»»

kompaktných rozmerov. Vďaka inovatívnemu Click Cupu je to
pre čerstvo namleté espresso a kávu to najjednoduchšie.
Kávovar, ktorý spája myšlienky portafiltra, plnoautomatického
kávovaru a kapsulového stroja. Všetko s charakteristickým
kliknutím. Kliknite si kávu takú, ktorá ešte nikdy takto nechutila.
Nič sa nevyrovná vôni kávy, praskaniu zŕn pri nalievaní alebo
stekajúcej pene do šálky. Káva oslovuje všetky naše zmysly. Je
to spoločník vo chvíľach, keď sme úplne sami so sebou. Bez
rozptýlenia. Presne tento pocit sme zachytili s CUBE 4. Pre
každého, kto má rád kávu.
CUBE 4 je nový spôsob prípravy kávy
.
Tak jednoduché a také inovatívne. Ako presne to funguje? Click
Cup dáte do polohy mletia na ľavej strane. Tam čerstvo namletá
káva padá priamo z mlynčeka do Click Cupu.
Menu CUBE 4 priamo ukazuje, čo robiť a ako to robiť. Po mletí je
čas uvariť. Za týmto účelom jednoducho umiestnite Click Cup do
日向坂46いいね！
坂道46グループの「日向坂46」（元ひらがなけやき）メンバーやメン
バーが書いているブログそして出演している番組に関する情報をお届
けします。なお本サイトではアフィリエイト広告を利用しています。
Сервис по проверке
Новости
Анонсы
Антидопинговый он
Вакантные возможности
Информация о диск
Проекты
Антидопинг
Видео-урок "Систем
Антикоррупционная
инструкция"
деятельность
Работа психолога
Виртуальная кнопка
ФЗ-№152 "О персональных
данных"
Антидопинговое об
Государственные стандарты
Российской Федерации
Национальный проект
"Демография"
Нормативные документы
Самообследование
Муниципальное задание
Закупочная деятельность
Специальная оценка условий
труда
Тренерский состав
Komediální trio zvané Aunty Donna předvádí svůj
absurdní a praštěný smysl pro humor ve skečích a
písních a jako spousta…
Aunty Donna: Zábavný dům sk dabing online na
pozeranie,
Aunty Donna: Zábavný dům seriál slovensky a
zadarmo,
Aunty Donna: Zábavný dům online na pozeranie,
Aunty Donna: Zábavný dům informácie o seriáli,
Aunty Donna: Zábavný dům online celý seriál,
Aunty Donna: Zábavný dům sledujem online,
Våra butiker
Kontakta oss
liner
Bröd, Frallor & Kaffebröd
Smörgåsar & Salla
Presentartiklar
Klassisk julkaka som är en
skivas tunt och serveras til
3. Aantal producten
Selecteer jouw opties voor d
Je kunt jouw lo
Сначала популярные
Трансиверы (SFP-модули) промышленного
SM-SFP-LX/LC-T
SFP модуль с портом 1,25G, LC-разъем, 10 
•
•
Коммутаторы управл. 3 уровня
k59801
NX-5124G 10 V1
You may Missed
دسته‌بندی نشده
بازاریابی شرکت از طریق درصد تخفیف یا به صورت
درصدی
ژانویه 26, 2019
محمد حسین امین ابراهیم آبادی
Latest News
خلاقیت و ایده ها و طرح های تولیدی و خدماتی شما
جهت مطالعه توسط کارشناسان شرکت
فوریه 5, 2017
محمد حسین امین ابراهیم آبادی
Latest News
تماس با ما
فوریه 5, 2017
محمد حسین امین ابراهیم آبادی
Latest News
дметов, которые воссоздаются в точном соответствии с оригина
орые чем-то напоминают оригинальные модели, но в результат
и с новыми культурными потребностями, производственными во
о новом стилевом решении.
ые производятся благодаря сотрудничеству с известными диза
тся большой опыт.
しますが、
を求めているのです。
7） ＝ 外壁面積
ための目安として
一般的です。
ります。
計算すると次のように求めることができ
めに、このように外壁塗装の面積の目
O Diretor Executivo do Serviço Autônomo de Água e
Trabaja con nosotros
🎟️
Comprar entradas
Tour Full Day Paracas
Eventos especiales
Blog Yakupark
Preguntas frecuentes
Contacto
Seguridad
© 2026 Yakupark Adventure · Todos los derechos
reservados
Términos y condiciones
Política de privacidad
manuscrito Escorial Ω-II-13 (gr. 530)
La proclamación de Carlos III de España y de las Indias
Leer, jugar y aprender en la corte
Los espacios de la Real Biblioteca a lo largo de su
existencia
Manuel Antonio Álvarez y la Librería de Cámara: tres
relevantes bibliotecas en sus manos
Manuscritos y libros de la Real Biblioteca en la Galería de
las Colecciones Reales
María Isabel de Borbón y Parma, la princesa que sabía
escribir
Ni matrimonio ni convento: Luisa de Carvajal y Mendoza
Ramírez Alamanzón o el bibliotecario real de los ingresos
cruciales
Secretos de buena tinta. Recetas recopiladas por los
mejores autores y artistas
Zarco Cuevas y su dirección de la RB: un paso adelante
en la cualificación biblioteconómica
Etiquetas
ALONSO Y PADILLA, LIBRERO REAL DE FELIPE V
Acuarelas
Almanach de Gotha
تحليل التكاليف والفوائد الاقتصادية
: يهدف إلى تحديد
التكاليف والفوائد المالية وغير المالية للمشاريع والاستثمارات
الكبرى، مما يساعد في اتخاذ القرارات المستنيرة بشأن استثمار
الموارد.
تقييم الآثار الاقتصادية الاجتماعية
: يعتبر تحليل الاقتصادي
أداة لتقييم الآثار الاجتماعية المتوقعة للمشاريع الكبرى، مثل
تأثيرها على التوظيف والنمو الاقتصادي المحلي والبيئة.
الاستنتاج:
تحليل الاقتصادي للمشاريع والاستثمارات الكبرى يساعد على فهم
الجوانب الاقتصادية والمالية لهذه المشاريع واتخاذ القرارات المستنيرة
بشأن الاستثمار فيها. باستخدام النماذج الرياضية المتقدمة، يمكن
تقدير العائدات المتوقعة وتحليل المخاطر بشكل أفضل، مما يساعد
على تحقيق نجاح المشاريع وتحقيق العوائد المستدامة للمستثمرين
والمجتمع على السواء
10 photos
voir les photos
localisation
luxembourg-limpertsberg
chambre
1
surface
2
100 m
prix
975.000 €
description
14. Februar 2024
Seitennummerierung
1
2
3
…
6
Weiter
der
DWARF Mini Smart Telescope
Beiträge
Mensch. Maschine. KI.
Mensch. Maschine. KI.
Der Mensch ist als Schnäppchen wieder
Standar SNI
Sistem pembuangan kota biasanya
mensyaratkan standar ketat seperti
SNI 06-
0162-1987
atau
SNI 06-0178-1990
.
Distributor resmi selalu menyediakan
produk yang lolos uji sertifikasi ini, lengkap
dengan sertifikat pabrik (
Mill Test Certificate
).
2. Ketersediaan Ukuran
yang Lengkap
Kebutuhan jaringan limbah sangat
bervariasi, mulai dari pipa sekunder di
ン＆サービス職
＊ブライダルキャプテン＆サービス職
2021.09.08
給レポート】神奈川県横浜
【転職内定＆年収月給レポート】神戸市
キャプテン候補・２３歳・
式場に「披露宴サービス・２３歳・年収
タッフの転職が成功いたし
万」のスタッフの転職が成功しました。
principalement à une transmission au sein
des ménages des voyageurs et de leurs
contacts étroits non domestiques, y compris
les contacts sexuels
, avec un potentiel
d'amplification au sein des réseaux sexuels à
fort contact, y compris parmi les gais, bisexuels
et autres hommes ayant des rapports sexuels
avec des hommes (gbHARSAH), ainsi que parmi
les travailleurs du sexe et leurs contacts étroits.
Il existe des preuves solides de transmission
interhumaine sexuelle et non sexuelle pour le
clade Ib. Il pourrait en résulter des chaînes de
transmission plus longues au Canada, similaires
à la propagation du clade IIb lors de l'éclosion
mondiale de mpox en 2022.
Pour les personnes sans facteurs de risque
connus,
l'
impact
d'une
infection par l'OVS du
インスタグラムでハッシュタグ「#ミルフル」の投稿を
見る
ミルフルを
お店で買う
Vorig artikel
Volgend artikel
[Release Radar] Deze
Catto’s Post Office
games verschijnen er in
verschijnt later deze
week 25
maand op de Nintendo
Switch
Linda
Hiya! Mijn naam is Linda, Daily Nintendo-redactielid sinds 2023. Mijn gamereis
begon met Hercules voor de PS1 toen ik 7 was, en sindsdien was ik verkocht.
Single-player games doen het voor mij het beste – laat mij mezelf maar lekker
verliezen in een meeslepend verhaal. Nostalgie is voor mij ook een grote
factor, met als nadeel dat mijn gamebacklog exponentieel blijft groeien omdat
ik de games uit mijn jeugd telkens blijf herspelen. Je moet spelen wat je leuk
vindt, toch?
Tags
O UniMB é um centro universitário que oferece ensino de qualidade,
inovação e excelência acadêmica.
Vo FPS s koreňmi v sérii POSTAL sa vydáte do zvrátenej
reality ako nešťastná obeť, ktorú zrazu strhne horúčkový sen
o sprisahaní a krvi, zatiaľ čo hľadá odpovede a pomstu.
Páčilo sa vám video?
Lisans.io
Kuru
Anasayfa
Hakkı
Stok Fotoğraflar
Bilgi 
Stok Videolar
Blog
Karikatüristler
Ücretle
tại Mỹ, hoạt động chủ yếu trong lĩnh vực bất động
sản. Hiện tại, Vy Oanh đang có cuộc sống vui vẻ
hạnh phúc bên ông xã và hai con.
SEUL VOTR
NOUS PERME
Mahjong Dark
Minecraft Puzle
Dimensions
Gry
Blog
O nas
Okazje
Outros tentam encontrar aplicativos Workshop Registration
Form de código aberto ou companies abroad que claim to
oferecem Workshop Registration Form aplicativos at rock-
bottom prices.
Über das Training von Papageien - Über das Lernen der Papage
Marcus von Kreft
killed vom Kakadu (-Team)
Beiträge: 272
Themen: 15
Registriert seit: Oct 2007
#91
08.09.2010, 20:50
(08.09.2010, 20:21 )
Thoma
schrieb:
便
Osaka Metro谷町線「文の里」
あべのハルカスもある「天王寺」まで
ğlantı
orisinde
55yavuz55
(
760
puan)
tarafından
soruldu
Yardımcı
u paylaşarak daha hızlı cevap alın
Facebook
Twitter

««

_What the task asks_
If the string "التكاليف" appears in a line of the entries, report the line.

_Result of the exercise_
تحليل التكاليف والفوائد الاقتصادية
التكاليف والفوائد المالية وغير المالية للمشاريع والاستثمارات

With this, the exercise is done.